Though it may initially seem illogical that an urban dweller would willingly pay for a reduction in space, social trends may in part offer an explanation. Real estate developer Christopher Bledsoe explained to the New York Times, “The market has already decided that space is just one attribute that renters consider when they’re looking for housing.” From a generational standpoint, it could be argued that an overall attitude of “lighter living” prevails in the minds of many millennials. With the ability to fit a library of books on a Kindle, information has become exponentially lighter. In other words, small is chic so long as it is supplemented by elements of comfort and luxury that act as class markers to distinguish residents of these new “luxury” microapartments from inhabitants of austere small spaces. And microapartment living is clearly taking off. Nearly 60,000 people applied to live at Carmel, about 4,300 applicants per apartment.

Single-person accommodations also appeal to city residents who would otherwise share a tight space with roommates. So while limited space may at first appear to be a deterrent, it is in fact in some ways the opposite—occupants are paying a premium per square foot for a particular niche.

But are microapartments even that innovative? Decades ago, it was common practice for lower-income individuals, particularly single young men, to establish residence in single-room occupancy housing (SRO), sharing a communal kitchen and bathroom area with multiple other tenants. Though these residences have since largely been outlawed by city officials for safety concerns, SROs share numerous similarities with these small, supposedly innovative “microapartment” spaces. In fact, developer Adam Hengels suggested to Market Urbanism that “it seems reasonable to conclude that a micro-apartment could be considered an SRO” when it comes to zoning.

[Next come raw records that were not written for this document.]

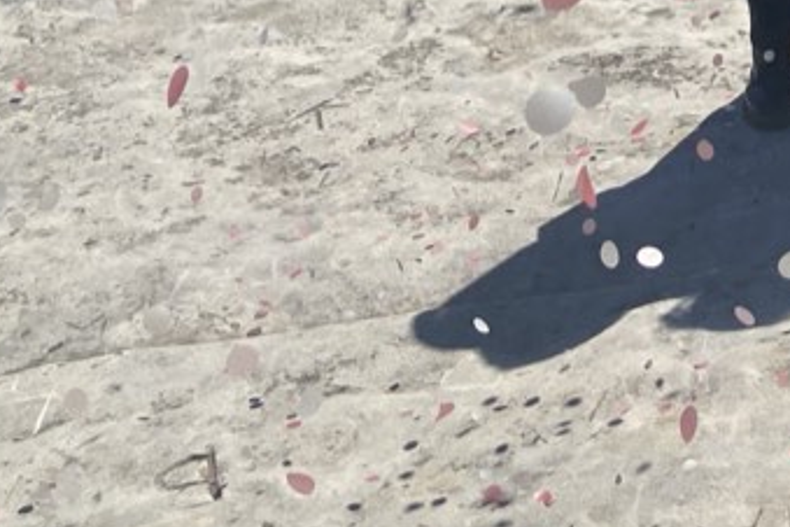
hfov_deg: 22.4
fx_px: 1865
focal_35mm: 85
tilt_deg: -11.9
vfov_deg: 14.2
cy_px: -420
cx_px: 900
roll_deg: +0.8
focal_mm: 4.25
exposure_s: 1/4808
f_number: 1.8
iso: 32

Likewise, entire low-income families in urban spaces have often been confined to studio-sized rooms for decades now. Recently, photographer Thomas Holton has attracted attention for his visual documentation in the New York Times of how the Lams, a Chinese working-class family, have lived and operated within their 350 square foot tenement on Ludlow Street in New York’s Chinatown. With their furniture arranged in a Tetris-like manner, beds double as desk chairs, while kitchen table tops double as desk tops. These compact living conditions illustrate the circumstances of countless working class families for decades within the city. Though these multipurpose arrangements stemmed from necessity, there are parallels between how the Lams use their space and how developers advertise the versatile implementation of microapartment design. Notably absent when examining the Lams’ living quarters, however, is the language of glamour and excitement that characterizes the rhetoric surrounding these new microapartment complexes. NYU Professor of Urban Policy Ingrid Gould Ellen told the New Yorker, “If micro-units become a form of low-income housing only, it becomes stigmatized,” meaning that without this romanticized idea of small living areas, this new strain of microapartments would lack the luster surrounding their appeal.

Microapartments may be in fashion in a number of cities including Boston and New York, but their viability as an alternative housing solution is still questionable. In fact, many talks are currently in place concerning the safety of such spaces, as environmental psychologist Dak Kopec noted to The Atlantic, “they can definitely be unhealthy for older people…who face different stress factors.”

Still, microapartments are chock-full of potential as an option for lower-income individuals to live in the city. Though microapartments are also on the rise as a trendier form of living for single millennials, it is important to consider the number of problematic implications that such trendiness may carry. The 23 square miles that comprise the borough of Manhattan contain some of the most highly cherished yet also densely populated neighborhoods in this nation—Carmel Place may not be a catch-all solution to this, but it is certainly an experiment that pays homage to the past and has potential to grow in the future.